TEXT SHOWN:

United States District Court, District of Puerto Rico
Oct 26, 2022
Civil 20-1648 (RAM) (D.P.R. Oct. 26, 2022)

Opinion

Civil 20-1648 (RAM)

10-26-2022

NATHAN ROWAN, individually and on behalf of all others similarly situated Plaintiff v. BROCK PIERCE Defendant


MEMORANDUM AND ORDER

RAUL M. ARIAS-MARXUACH, United States District Judge

Pending before the Court is Defendant Brock Pierce's (“Pierce” or “Defendant”) Motion to Compel Complete Responses to First Set of Discovery (“Motion to Compel”). (Docket No. 61). Plaintiff Nathan Rowan (“Plaintiff” or “Rowan”) filed a Response in Opposition, reiterating objections to certain discovery requests and notifying the Court of amended responses thereto. (Docket No. 63). Lastly, Defendant filed a Reply informing the Court as to which discovery requests were resolved by Plaintiff's amended responses. (Docket No. 70). For the reasons discussed below, Defendant's Motion to Compel is MOOT IN PART, GRANTED IN PART, and DENIED IN PART.

I. APPLICABLE LAW

A. The TCPA

In the case at bar, Plaintiff claims Pierce violated the Telephone Consumer Protection Act (“TCPA” or the “Act”), 47 U.S.C. § 227, by sending pre-recorded messages to promote his political campaign to consumers' phone numbers, including Plaintiff's, without their consent. Id. (Docket No. 35 ¶ 40) . The TCPA prohibits:

Mak[ing] any call (other than a call made for emergency purposes or made with the prior express consent of the called party) using any automatic telephone dialing system or an artificial or prerecorded voice ... to any telephone number assigned to a paging service, cellular telephone service, specialized mobile radio service, or other radio common carrier service, or any service for which the called party is charged for the call, unless such call is made solely to collect a debt owed to or guaranteed by the United States[.]
47 U.S.C. § 227(b)(1)(A)(iii). Therefore, “[t]he elements of a TCPA claim are: (1) the defendant used an automatic dialing system or an artificial or prerecorded voice, (2) to call a telephone number assigned to a cellular telephone service or to a service for which the called party is charged for the call.” Breda v. Cellco P'ship, 934 F.3d 1, 4 (1st Cir. 2019) (emphasis in original).

PROBLEMS TO SOLVE:
• A. Answer these questions about the court order:
(i) What docket number does the Motion to Compel carry?
(ii) Which federal statute does Plaintiff claim Pierce violated?
(iii) In what year was Breda v. Cellco P'ship decided?
• B. Reproduce the stretch of the court order from "RAUL M. ARIAS-MARXUACH, United" through "DENIED IN PART.".
• C. List every docket number cited in the court order.

SUPPLIED INFORMATION:
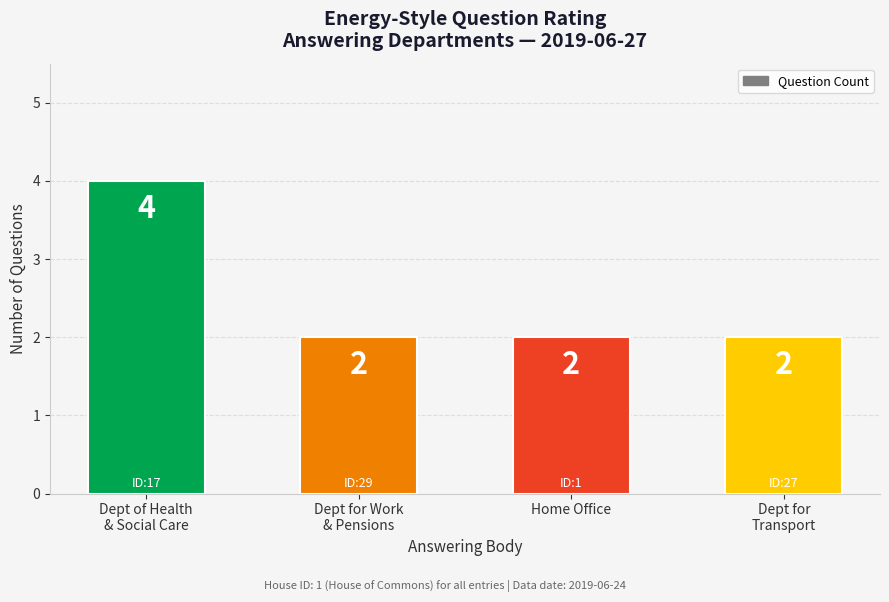

How many values are between 2 and 4?

4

RESPONSES PER TASK:
• A.
(i) Docket No. 61
(ii) The Telephone Consumer Protection Act, 47 U.S.C. § 227
(iii) 2019

• B.
RAUL M. ARIAS-MARXUACH, United States District Judge

Pending before the Court is Defendant Brock Pierce's (“Pierce” or “Defendant”) Motion to Compel Complete Responses to First Set of Discovery (“Motion to Compel”). (Docket No. 61). Plaintiff Nathan Rowan (“Plaintiff” or “Rowan”) filed a Response in Opposition, reiterating objections to certain discovery requests and notifying the Court of amended responses thereto. (Docket No. 63). Lastly, Defendant filed a Reply informing the Court as to which discovery requests were resolved by Plaintiff's amended responses. (Docket No. 70). For the reasons discussed below, Defendant's Motion to Compel is MOOT IN PART, GRANTED IN PART, and DENIED IN PART.

• C. 61, 63, 70, 35